The following is a suggested path for completing this assignment. This is provided merely as a recommendation for anyone that may have a hard time knowing how to get started. By no means are you required to follow this plan of attack.

  1. Spend some time reading the program description and making sure that you understand it on paper before you start implementing anything. Make sure to also spend some time thinking about some of the design issues that I haven't specified for you (see the second to last paragraph in the assignment description).

  2. Set up the List, Stack, and Queue ADTs. For good modularity, put each in its own file. Implement any routines that the book doesn't supply for you. Note that the code in the book is available on-line (check the textbook section for the link). Note that you will need to instantiate the ADTs for the specific types that you plan to be storing in each (the book's implementation is for a non-specified type).

  3. To make sure that the implementations are working, and working the way you expect them to, I'd strongly recommend writing some short test codes that manipulate each of the ADTs to ensure that they work as you expect (using integers, for example). Although this doesn't get you any closer to finishing the program, it's a good way to build up confidence in the ADT implementation and your ability to use them before doing anything complicated with them.

  4. Write a routine that takes a filename as an argument, opens the file, reads it in a character at a time, and prints the characters to the console (this should just result in the file being printed to the screen). Once you've done this, you've done all the file I/O you'll need to for this program.

  5. Test the above by prompting the user for a root filename and sending the filename to your function. In general, you should test each of the following steps before proceeding to the next too (I won't say so every time).

  6. Modify the above code so that only the tags are printed out but none of the text that falls between tags.

  7. Modify the above so that only the first word of each tag (the characters between the "<" and the next space or ">" that you see) is stored into a string and then printed to the console at the end of the tag.

  8. Classify the string that you got in the previous step as being one of the three tag types: singleton, opener, or closer.

    I'd say that this is the minimal amount of work you should try to get done in the first week.
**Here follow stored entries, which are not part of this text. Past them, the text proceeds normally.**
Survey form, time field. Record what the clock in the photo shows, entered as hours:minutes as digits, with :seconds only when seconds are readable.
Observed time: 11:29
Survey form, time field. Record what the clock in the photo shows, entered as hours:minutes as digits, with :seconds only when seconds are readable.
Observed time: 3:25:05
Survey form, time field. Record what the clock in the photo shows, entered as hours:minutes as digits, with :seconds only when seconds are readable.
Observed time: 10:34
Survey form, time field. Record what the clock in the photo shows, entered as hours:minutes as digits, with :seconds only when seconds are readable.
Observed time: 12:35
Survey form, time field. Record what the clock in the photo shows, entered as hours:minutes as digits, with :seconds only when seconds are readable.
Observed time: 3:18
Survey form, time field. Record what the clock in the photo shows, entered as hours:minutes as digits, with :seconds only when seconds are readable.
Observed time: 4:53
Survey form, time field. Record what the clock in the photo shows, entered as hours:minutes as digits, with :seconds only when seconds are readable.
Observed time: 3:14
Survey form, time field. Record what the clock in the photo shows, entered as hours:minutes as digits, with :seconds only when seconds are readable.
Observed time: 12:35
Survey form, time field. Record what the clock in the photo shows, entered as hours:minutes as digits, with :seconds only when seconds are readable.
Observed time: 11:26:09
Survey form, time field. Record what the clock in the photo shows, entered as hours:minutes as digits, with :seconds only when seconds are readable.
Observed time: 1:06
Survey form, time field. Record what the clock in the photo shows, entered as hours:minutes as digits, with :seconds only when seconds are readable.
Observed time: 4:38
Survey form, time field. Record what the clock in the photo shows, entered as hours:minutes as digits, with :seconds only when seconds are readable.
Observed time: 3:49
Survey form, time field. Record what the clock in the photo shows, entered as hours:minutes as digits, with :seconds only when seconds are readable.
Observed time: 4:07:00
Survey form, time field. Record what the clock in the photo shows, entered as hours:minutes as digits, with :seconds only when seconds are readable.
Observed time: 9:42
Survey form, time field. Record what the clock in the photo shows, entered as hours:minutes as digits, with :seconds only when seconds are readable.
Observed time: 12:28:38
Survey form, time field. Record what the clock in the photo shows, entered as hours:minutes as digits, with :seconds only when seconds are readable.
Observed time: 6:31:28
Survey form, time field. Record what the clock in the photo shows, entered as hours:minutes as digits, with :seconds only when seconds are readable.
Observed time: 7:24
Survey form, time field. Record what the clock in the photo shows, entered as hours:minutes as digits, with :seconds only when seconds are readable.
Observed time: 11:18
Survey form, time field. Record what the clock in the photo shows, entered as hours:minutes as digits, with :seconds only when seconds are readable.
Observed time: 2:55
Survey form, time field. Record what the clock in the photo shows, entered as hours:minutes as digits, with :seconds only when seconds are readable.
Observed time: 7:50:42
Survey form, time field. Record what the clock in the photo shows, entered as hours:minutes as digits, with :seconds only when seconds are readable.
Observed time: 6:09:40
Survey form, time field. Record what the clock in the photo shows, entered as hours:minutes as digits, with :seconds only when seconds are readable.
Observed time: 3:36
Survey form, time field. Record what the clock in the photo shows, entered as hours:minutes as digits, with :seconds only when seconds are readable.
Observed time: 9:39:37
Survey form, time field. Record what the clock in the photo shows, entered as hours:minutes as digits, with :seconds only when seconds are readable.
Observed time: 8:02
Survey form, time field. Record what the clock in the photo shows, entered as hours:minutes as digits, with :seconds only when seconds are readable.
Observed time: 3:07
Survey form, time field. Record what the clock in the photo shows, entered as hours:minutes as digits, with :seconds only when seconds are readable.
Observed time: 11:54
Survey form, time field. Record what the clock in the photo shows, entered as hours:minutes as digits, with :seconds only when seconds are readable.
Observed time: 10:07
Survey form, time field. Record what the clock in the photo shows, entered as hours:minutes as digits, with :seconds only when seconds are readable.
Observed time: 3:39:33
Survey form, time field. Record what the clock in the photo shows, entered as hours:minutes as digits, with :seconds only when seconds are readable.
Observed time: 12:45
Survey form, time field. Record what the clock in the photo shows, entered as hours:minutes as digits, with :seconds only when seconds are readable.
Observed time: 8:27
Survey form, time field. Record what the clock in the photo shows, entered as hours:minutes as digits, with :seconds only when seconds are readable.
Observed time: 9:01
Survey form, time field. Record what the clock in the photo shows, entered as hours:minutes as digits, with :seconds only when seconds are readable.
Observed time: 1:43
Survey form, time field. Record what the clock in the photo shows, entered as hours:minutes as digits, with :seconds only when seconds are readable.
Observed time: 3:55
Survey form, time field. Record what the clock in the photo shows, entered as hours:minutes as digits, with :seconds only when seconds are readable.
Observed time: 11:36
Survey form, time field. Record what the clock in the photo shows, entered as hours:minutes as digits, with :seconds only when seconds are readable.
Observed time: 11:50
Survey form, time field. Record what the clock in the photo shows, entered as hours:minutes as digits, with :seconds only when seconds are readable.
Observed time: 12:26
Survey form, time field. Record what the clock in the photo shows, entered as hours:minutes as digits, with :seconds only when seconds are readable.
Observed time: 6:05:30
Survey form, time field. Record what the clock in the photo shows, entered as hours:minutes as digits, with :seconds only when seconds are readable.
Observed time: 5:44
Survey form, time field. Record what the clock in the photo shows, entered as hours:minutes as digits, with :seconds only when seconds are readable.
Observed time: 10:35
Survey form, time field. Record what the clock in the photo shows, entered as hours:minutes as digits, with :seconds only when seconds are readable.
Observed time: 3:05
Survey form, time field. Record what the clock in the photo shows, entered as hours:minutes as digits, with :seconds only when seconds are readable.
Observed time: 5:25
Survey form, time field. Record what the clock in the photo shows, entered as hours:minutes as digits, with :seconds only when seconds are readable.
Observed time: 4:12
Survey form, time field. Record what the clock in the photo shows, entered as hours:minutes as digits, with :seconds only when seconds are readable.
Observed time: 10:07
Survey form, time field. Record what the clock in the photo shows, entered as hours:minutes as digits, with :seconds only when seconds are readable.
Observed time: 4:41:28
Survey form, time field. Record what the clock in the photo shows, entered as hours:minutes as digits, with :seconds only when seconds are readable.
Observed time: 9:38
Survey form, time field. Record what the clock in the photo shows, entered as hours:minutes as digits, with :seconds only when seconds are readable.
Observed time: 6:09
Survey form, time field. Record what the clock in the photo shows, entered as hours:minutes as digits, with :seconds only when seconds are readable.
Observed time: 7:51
You should make a strong effort to get through a few more steps, though, so that you start working with the ADTs.

  9. Take the appropriate action based on the tag type: ignore it, push it on the stack, or compare it to the tag on top of the stack.

  10. Do what you need to do to generate appropriate error messages when an unbalanced closer is encountered.

  11. Check the stack once the entire file has been read and generate an appropriate error message if it isn't empty. At this point your program should work for a single HTML file, not following any of its hyperlinks.

    I'd say that this is a good amount of work to try to get done in the first week. If you can, you're over the hump, for sure

  12. Put in code that reads a filename whenever you get to an anchor tag. The filename will be the string after the <a that falls within double quotes "". For now, print out this filename so that you can check that it's working right.

  13. Enqueue this filename into your queue.

  14. At this point, you're ready to make your program be driven by the queue -- rather than sending your original root filename directly to a function, enqueue it in the queue, and then have a loop that pulls things out of the queue and processes them until the queue is empty.

  15. Make your function that processes a filename return without an error if the file is not found when you open it (we're assuming that files that don't exist are remote links and can be ignored). You may want to print out a message to this effect. At this point your code should work for HTML webs that have no recursive hyperlinks.

  16. At this point, change your program so that every time you're done with a file, you add it to your list of files that you've processed.

  17. Now change it so that before processing a file, you check your list first to make sure that it's something that you haven't processed before. Once you have this working, your program should be able to handle general webs.

  18. Make the output your program creates as clear and useful as possible. Be sure to take out any printing that you were doing just to debug it.